取り組む課題:
A. 次の(i)〜(iii)が提示文と一致するかをそれぞれ「はい」か「いいえ」で答え、判断の決め手となる提示文の語句を正確に引用せよ。
(i) 「Stop the Clocks」は2001年に書かれた。
(ii) 「A Simple Game of Genius」は7分に満たない曲である。
(iii) 「The Good Rebel」は「The Death of You and Me」のB面にも収録された。
B. 提示文によれば、「Stop the Clocks」のラスト1分間は何と共に終焉に向かっていくかを答えよ。

ノエルとしてはこういうタイプの曲もOASISで試していきたかったのかもしれない。

Stop the Clocks

OASIS時代から長い間寝かされてきた「Stop The Clocks」がとうとう陽の目を浴びる事となった。

書かれたのは何と2001年で、何度かOASISのアルバムに入る予定もあったが結局どこにも収まることはなかった。

おそらくノエルとしても思い入れの強いこの曲は、アルバムを締めくくるのに最もふさわしいだろう。

やっと陽の目を浴びた喜びを爆発させるかのように、曲のラスト1分間は歓喜のギターソロと共に終焉に向かっていく。

A Simple Game of Genius(日本盤ボーナストラック)

メロディーは派手に起伏する事はなく、わりかし淡々と進むシンプルな展開。

7分を超えるので、人によってはやや退屈に感じるかもしれない。

The Good Rebel(日本盤ボーナストラック)

「The Death of You and Me」のB面でも収録された。

エントリ一覧:

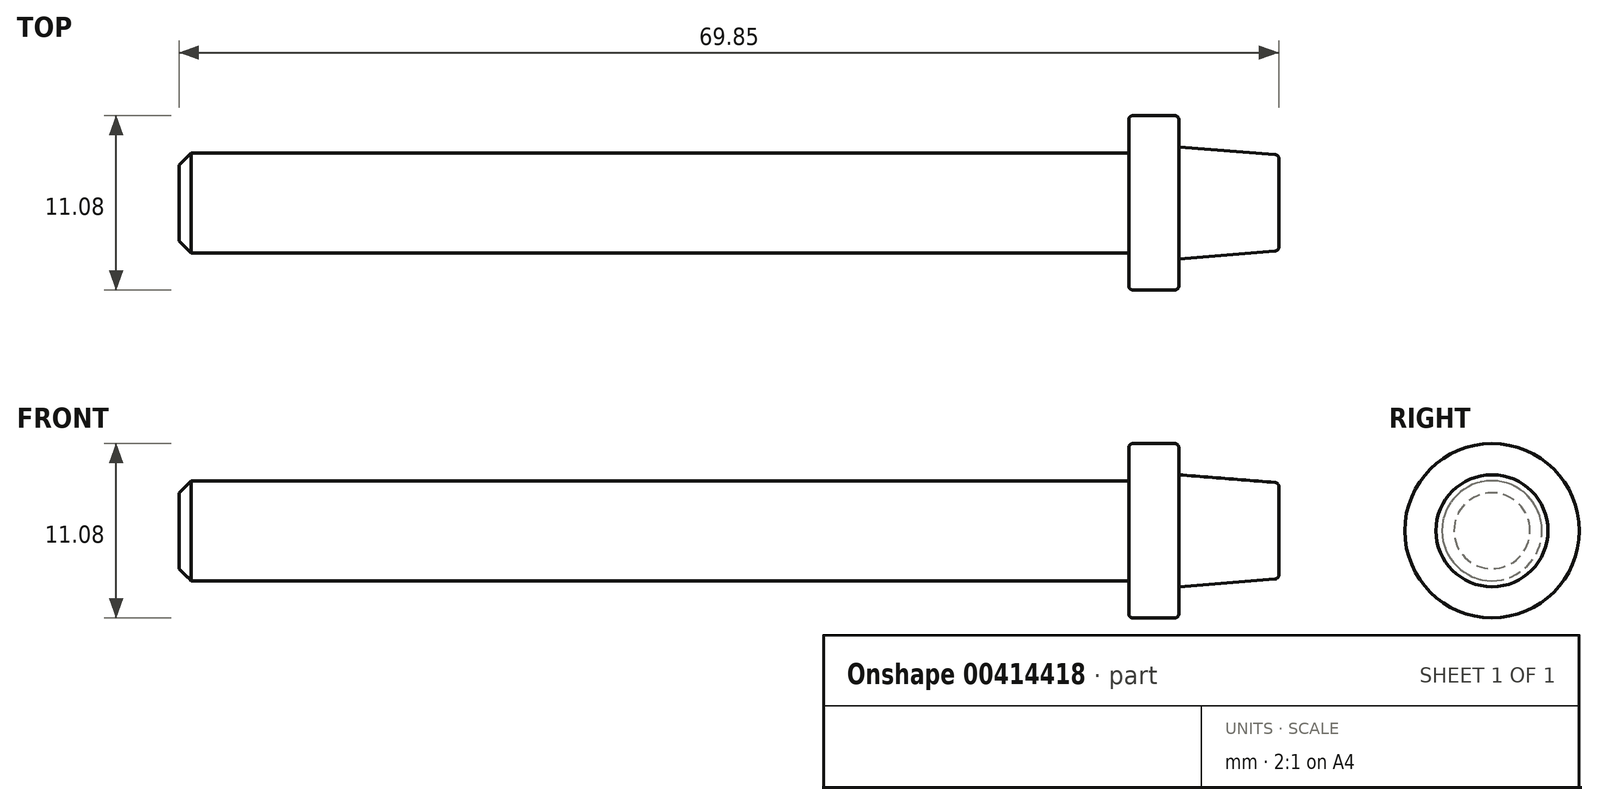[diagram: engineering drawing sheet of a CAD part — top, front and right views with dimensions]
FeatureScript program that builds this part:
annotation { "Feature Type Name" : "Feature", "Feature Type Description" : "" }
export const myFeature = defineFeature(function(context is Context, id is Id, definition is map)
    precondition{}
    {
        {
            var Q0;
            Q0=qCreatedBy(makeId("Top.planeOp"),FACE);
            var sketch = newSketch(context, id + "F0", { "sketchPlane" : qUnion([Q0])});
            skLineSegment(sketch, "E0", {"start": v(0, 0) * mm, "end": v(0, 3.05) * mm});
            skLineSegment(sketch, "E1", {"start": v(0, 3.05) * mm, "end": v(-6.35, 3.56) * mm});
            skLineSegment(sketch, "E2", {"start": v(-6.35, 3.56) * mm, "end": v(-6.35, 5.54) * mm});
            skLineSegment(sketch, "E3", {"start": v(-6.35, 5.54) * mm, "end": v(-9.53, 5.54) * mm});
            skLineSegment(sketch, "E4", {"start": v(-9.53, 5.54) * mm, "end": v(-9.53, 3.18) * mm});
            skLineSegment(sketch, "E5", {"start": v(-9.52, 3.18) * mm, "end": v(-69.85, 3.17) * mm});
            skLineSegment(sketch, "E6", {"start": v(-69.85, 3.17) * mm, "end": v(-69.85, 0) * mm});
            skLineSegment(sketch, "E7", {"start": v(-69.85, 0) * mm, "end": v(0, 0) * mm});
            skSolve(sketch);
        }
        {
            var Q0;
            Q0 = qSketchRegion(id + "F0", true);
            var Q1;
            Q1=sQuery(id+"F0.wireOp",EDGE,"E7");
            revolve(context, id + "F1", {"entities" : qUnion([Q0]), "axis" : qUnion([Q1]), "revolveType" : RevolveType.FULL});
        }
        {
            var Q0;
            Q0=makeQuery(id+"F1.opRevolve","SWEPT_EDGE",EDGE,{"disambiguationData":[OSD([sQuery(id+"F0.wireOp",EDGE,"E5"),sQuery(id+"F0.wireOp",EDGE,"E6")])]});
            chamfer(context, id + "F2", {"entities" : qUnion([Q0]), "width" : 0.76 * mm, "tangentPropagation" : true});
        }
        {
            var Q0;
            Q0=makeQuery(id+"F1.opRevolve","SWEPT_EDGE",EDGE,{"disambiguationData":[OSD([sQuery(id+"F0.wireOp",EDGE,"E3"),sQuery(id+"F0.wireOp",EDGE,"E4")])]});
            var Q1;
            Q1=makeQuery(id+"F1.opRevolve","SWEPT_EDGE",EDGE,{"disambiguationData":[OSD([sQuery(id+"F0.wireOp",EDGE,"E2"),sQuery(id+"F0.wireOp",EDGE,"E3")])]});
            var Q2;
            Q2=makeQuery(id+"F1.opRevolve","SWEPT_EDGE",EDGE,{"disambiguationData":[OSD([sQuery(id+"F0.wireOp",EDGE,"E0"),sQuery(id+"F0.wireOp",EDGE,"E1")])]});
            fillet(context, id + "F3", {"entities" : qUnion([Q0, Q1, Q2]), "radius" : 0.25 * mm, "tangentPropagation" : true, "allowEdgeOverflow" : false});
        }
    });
---
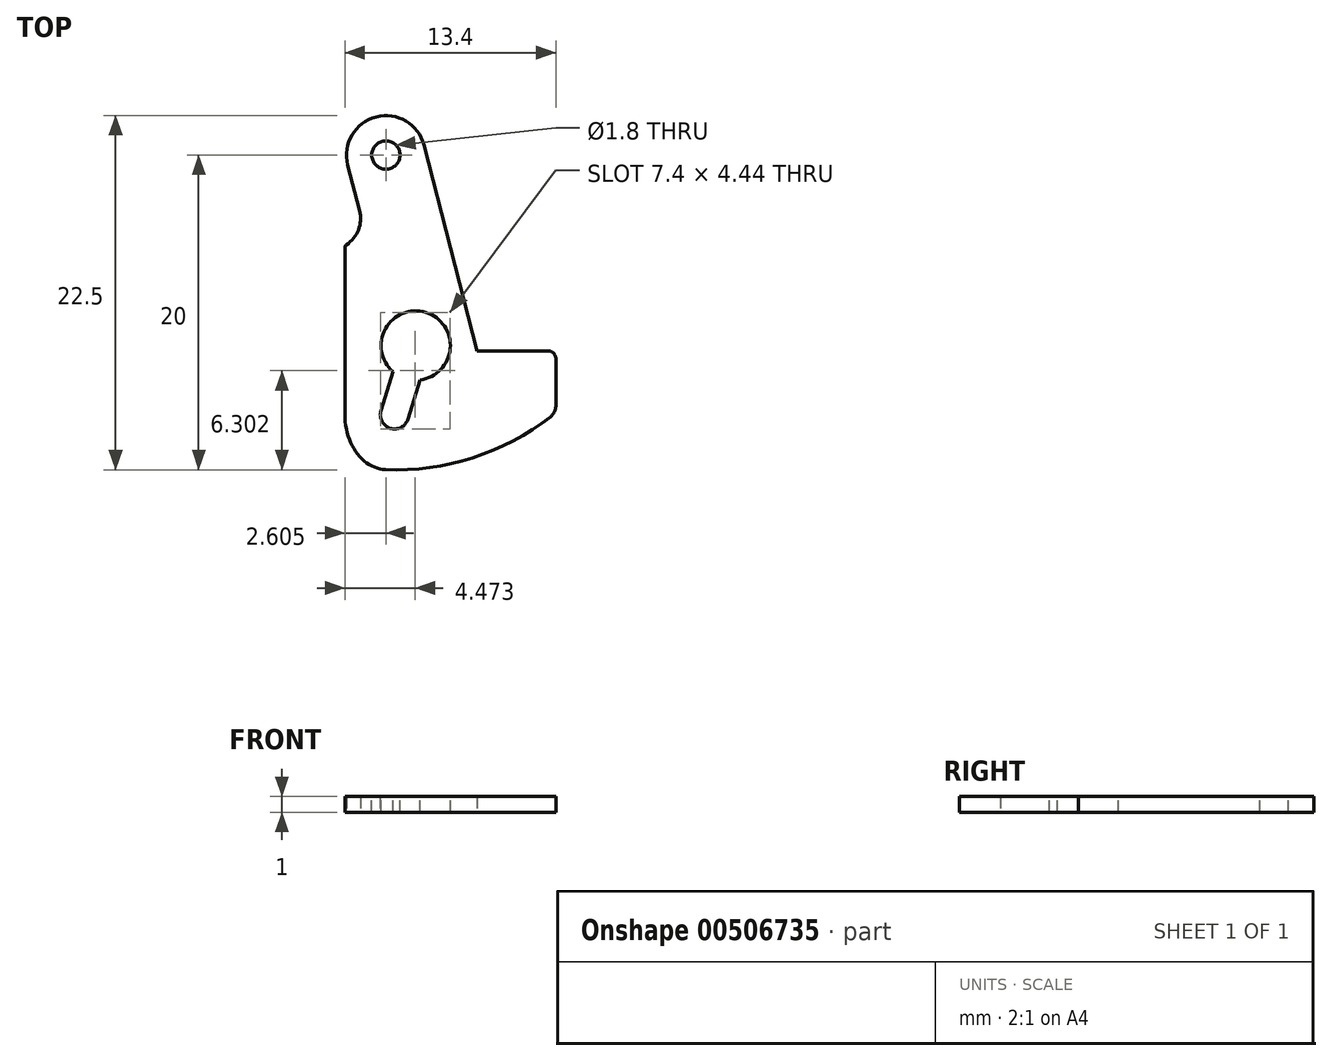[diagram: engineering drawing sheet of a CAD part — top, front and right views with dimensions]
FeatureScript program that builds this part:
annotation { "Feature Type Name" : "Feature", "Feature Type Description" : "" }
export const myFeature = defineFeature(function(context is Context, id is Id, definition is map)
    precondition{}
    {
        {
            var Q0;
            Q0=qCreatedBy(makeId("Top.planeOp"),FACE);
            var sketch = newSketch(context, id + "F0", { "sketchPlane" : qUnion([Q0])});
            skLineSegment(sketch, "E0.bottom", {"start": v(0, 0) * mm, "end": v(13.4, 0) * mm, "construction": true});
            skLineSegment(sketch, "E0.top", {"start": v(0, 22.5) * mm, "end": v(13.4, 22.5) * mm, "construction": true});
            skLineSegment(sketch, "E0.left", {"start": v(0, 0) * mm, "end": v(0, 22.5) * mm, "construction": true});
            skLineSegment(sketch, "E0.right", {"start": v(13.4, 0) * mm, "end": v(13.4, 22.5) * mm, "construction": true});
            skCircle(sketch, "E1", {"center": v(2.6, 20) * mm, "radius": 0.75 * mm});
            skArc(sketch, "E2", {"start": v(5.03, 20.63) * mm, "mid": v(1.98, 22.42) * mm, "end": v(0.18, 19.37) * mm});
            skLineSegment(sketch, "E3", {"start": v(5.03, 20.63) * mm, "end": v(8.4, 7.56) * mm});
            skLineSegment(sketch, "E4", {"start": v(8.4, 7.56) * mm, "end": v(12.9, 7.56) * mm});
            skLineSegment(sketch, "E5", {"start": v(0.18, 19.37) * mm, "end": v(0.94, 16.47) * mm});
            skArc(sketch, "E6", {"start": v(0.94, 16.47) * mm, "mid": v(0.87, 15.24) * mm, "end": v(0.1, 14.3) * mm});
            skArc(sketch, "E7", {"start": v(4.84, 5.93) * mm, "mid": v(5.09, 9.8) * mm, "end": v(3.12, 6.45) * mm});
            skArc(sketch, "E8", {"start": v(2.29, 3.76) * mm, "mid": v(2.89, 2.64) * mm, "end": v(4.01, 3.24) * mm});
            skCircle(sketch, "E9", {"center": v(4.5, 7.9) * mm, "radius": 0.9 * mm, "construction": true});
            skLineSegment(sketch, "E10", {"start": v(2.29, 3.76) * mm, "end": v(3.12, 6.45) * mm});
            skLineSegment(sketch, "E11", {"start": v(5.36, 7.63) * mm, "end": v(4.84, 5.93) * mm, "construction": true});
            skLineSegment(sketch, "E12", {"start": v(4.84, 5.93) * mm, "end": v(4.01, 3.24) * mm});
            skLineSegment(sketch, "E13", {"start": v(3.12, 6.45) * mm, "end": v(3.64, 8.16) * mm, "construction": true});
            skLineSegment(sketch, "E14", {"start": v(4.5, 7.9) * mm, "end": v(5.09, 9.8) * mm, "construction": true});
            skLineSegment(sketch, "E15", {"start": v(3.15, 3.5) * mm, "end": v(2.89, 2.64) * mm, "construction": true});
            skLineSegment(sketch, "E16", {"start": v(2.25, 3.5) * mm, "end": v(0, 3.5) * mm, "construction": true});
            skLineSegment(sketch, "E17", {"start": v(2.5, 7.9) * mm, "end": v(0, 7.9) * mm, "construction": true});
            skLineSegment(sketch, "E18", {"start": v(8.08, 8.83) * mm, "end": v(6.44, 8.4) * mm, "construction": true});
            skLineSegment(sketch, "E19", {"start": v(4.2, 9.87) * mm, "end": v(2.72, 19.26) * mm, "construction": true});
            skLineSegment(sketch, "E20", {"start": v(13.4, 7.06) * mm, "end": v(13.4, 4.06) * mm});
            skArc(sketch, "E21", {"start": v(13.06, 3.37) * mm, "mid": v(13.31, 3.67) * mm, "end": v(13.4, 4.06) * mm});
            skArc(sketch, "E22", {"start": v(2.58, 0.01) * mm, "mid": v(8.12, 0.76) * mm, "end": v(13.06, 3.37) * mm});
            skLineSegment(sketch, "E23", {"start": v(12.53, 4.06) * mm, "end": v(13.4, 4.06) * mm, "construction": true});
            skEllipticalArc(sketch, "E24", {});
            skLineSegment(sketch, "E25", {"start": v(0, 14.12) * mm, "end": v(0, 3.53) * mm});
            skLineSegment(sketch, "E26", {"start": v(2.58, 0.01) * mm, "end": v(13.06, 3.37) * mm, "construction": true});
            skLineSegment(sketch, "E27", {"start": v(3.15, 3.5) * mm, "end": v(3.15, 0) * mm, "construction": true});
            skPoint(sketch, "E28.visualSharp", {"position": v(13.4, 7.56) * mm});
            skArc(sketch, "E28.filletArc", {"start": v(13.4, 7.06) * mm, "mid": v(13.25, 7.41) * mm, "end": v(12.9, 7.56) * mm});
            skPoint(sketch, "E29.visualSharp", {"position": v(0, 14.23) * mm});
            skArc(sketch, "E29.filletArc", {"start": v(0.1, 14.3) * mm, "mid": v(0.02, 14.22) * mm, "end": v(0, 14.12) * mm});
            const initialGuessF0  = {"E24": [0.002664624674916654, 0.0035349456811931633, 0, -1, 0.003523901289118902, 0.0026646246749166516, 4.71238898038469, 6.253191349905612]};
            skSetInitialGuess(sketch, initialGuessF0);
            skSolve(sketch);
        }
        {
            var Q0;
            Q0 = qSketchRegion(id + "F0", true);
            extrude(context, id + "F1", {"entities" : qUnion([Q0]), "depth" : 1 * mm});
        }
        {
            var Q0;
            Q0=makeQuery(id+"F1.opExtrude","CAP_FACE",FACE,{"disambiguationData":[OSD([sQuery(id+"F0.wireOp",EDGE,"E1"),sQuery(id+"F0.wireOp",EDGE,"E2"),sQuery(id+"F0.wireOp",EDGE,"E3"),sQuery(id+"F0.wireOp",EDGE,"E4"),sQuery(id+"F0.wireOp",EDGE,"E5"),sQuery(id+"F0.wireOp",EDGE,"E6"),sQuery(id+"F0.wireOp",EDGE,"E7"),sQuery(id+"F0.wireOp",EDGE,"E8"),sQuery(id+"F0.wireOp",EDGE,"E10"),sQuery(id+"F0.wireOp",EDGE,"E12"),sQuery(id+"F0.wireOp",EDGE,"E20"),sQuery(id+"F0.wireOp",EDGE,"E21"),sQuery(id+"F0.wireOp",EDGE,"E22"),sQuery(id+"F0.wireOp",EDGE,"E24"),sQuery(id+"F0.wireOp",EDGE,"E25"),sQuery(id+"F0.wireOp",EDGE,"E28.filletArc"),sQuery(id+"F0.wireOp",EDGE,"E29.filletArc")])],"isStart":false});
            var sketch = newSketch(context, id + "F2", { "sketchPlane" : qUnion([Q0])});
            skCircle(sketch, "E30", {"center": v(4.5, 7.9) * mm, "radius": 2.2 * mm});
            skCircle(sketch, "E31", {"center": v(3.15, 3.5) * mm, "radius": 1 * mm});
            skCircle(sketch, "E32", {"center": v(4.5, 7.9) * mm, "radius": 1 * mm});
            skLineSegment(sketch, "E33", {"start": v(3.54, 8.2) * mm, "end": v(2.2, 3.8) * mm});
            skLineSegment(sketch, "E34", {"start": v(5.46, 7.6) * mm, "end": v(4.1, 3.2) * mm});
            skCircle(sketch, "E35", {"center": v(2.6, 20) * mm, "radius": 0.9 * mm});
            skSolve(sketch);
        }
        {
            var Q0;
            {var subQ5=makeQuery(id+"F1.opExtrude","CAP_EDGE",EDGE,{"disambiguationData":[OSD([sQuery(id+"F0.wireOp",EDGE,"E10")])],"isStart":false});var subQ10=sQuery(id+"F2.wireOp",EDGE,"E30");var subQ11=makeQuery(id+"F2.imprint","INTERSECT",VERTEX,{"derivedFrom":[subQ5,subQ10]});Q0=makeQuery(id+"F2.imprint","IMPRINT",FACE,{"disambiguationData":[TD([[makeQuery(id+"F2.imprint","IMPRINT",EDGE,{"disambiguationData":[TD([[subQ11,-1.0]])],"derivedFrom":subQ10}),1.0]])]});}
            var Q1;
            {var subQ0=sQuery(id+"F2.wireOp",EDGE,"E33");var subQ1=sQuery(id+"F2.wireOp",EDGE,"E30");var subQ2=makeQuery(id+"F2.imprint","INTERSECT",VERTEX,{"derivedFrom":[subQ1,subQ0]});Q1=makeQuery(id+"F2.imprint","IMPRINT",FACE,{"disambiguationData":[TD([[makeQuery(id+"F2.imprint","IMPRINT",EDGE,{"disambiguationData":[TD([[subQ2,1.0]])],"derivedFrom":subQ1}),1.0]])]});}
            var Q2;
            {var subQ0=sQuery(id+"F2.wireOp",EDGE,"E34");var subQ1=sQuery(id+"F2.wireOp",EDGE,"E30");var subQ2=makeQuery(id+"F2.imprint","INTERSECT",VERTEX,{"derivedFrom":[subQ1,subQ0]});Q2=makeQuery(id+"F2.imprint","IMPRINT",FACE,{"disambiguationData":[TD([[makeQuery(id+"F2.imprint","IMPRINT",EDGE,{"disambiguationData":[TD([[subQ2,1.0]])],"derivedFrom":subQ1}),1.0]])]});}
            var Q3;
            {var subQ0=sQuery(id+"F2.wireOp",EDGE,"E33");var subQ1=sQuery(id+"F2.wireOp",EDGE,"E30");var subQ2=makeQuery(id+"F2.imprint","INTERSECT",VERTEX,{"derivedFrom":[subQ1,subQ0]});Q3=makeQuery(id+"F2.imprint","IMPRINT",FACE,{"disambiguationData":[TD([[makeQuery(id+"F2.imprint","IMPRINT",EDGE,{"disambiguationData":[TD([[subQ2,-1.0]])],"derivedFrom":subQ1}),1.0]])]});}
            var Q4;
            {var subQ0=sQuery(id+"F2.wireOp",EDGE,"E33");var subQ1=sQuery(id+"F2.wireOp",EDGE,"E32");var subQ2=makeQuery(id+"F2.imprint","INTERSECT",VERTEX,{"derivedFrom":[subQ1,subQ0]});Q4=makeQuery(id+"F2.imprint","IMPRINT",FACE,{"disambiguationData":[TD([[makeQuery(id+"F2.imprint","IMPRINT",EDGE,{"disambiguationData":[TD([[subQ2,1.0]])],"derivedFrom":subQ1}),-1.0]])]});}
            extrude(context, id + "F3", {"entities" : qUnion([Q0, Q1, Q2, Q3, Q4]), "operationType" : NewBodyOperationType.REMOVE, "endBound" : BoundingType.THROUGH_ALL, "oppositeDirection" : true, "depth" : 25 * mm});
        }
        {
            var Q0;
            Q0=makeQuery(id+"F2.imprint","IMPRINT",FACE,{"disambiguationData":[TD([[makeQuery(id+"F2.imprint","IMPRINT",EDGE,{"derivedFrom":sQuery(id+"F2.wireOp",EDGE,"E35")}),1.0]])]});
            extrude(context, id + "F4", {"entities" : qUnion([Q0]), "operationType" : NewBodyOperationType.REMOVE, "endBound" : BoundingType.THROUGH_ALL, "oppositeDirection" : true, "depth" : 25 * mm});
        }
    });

解答一覧:
A.
(i) はい。「書かれたのは何と2001年で」
(ii) いいえ。「7分を超えるので」
(iii) はい。『「The Death of You and Me」のB面でも収録された』

B. 歓喜のギターソロと共に終焉に向かっていく。